つまり、本当の食糧自給率はほぼゼロ%なのだ。

そもそも自給率ゼロ%の状態で独立国家と呼べるのかさえ疑問だが、そこに恐ろしい問題が隠されている。天然資源の埋蔵量だ。採掘量から計算すると、原油は40年、リン鉱石が300年、カリウム鉱石が370年だという。
*データはみずほ情報総研より。

肥料の中でも「特に重要」と農家が考えている窒素肥料は、40年後になくなってしまう。仮に天然ガスで延命できる可能性があっても、輸出国がまず外に出さないだろう。

リン鉱石については、「石油より早く枯渇する可能性がある」と一時大騒ぎになり、アメリカは輸出を停止し、中国もいずれ禁輸措置を取ることは必至だ。そうなったとき、日本は選択を迫られる。

餓死か、100%海外からの食糧に頼るか。

しかも、遠い未来の話ではなく、いま生まれてきている子供たちが働き盛りになるころ、確実に目の前に現れる問題なのだ。
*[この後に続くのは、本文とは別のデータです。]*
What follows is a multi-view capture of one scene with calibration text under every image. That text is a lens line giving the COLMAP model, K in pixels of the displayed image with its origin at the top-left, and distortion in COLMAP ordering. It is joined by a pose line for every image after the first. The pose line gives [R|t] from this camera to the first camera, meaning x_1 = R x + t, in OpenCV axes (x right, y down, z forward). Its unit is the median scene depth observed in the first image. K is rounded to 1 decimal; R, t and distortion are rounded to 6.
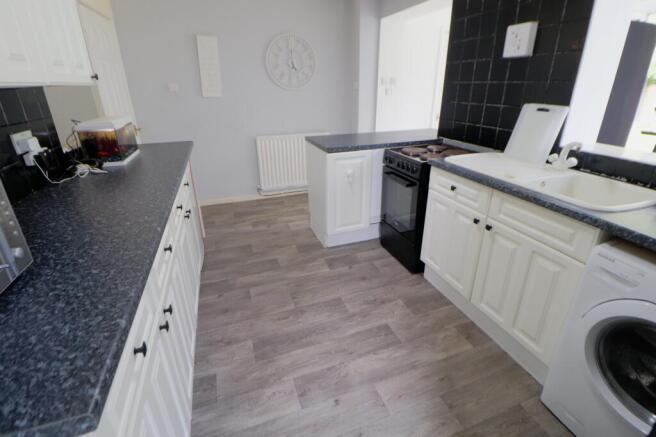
lens RADIAL K [[306.8, 0, 332.1], [0, 306.8, 204.9], [0, 0, 1]] dist [-0.000071, -0.000255]
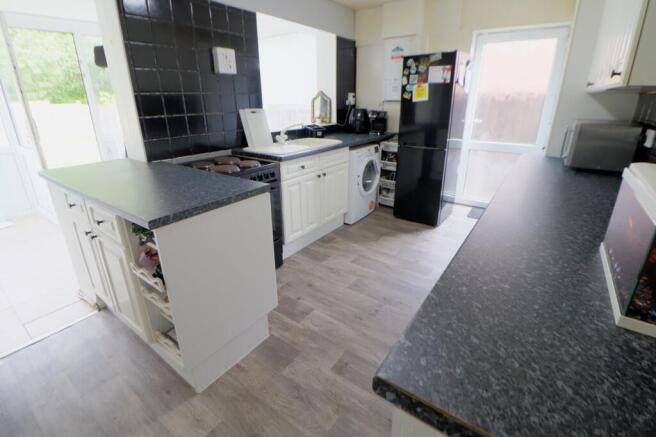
lens RADIAL K [[306.8, 0, 332.1], [0, 306.8, 204.9], [0, 0, 1]] dist [-0.000071, -0.000255]
pose [[-0.580746, -0.267167, 0.768997, -0.765188], [0.296554, 0.810283, 0.505468, -0.549203], [-0.758149, 0.521597, -0.391339, 1.433627]]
日本の政治家や食にかかわる人たちは、本当にこのまま放っておくつもりなのか? 本当に気づかないのか、あるいは知らんぷりを決め込んでいるのか?
 
「農業の成長産業化」と政府は言うが、どうも怪しい。というのも、国立大学の農学部の教授や、農水省の外郭団体の専門家など、複数の人たちから、ある妙な言葉を聞いていただからだ。

それは、「日本で(食糧を)作れなかったら、輸入すればいい」という言葉だ。それを聞いて仰天した私は、すかさず突っ込んでみた。「それは、日本の政府は、実は日本に食糧問題はないと考えているということですか?」と。(つまり、食糧自給率を上げようという政策はカムフラージュなのか?という質問)

その質問に対し、いずれも「Yes」だというのだ。

もし、私が新聞記者の名刺を持っていたら、そんな答えが返ってくるはずがない。私が自然農法の研究にとりつかれた頭の狂った人間だと思って油断したとしか考えられない。しかし、狂っているのは、本当に私のほうなのか?
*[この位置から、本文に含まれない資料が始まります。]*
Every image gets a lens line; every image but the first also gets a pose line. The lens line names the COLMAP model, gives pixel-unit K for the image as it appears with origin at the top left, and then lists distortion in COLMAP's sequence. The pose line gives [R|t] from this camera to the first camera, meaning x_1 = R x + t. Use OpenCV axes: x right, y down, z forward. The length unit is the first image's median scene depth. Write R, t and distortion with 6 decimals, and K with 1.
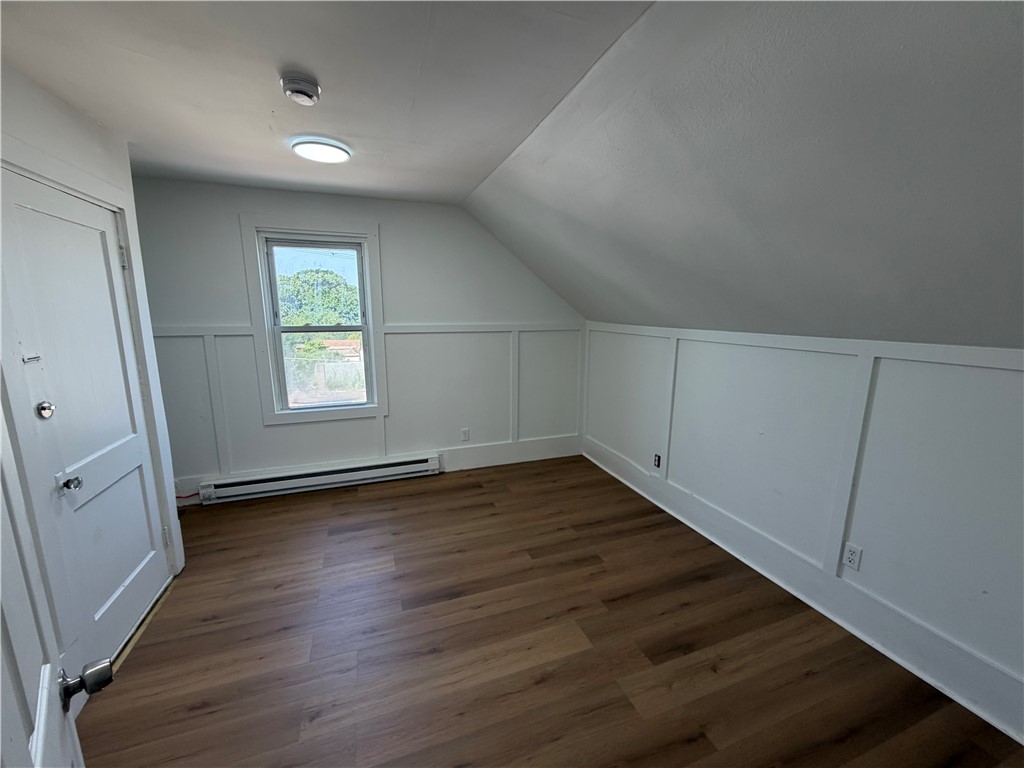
lens RADIAL K [[409.2, 0, 510.6], [0, 409.2, 384.4], [0, 0, 1]] dist [0.000744, -0.000270]
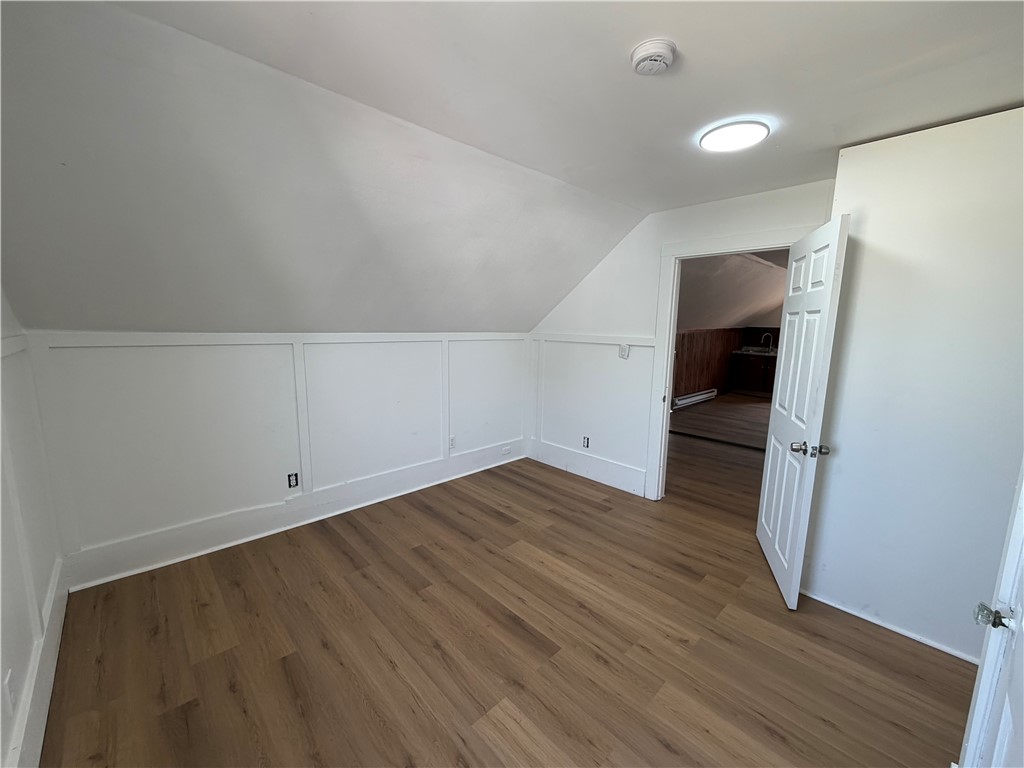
lens RADIAL K [[409.2, 0, 515.6], [0, 409.2, 384.9], [0, 0, 1]] dist [0.000744, -0.000270]
pose [[-0.406977, -0.145586, 0.901762, -0.861410], [0.146668, 0.963993, 0.221826, -0.198269], [-0.901587, 0.222538, -0.370970, 1.176590]]
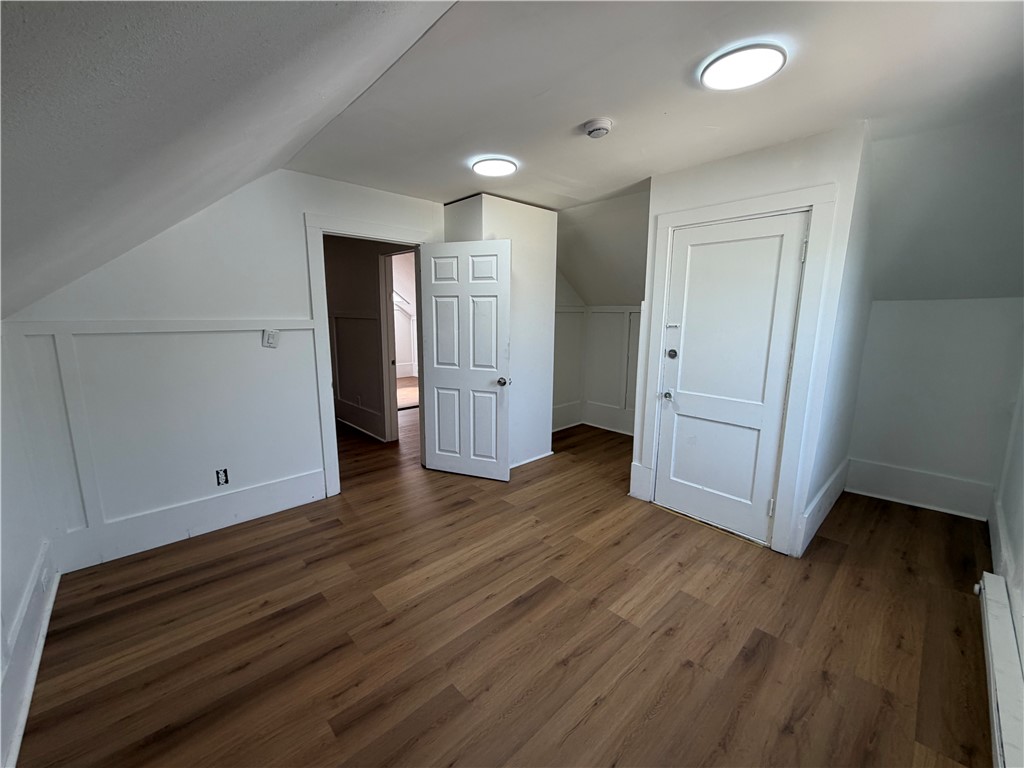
lens RADIAL K [[409.2, 0, 505.9], [0, 409.2, 382.9], [0, 0, 1]] dist [0.000744, -0.000270]
pose [[-0.922472, 0.059348, -0.381476, 0.208749], [-0.076051, 0.940818, 0.330270, -0.247174], [0.378500, 0.333676, -0.863364, 1.558807]]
「別に輸入食糧だけでいいよ」という人はそれで良いだろう。しかし、私はそう思わない。子供にも、孫にも、食糧を100%自給する環境で生活をしてほしい。そのためには、肥料に頼らない農業技術が必要なのだ。

もし、自然農法がしっかり普及すれば、家畜の飼料作物も自給できるようになる。すると、自然由来の家畜糞が良質な肥料になるから、肥料栽培もある程度継続できるようになるはずだ。

いずれにしても、肥料原料の輸出国が禁輸の判断を早めれば、それで日本の農業は終了する。そして、肥料原料がいよいよ枯渇したとき、食糧輸入もできないわけなので、我々の子孫は餓死するしかない。

自然農法の研究に課せられた役割は、とても大きいのだ。

*文章をすっきりさせたくて、ですますを改めました。